== Task statement ==
Go line by line through the records below. Copy whichever lines contain the string "Michael".

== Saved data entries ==
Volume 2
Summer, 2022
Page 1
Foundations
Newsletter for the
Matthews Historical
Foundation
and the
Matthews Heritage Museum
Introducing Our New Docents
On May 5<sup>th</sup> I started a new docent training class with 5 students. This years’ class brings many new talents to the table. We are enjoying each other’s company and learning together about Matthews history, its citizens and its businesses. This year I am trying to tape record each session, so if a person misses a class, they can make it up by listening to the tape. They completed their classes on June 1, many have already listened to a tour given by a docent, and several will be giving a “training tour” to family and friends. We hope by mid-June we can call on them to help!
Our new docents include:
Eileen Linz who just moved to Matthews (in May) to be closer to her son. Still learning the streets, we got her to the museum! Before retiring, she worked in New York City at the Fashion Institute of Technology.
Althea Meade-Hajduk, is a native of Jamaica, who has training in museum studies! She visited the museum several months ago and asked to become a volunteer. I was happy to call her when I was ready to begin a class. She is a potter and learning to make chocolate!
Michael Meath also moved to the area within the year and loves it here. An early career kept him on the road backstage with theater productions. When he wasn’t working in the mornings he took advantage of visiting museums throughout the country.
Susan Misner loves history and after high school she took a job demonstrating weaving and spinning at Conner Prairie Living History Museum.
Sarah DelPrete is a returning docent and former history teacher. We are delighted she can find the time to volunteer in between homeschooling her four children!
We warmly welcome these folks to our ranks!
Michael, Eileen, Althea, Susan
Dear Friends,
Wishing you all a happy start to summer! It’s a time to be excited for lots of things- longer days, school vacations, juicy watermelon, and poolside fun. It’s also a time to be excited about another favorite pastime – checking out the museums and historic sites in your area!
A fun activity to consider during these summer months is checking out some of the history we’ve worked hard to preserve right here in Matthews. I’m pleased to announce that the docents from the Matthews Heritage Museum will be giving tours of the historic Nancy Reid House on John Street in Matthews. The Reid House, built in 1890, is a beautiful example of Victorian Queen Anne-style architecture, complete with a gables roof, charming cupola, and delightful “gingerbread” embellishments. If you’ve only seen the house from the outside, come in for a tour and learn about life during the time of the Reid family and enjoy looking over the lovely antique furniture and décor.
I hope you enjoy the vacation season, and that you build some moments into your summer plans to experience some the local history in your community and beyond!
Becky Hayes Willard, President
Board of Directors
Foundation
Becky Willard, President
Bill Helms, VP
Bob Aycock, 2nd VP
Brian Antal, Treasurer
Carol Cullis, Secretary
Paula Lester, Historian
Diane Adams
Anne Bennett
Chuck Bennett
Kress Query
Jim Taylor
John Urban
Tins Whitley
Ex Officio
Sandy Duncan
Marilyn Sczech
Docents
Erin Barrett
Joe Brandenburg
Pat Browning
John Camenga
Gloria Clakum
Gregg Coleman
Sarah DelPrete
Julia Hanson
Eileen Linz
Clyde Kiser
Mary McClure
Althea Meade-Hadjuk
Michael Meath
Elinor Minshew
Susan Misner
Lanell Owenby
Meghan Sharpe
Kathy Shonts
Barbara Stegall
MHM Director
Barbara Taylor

== Solved problem ==
Michael Meath also moved to the area within the year and loves it here. An early career kept him on the road backstage with theater productions. When he wasn’t working in the mornings he took advantage of visiting museums throughout the country.
Michael, Eileen, Althea, Susan
Michael Meath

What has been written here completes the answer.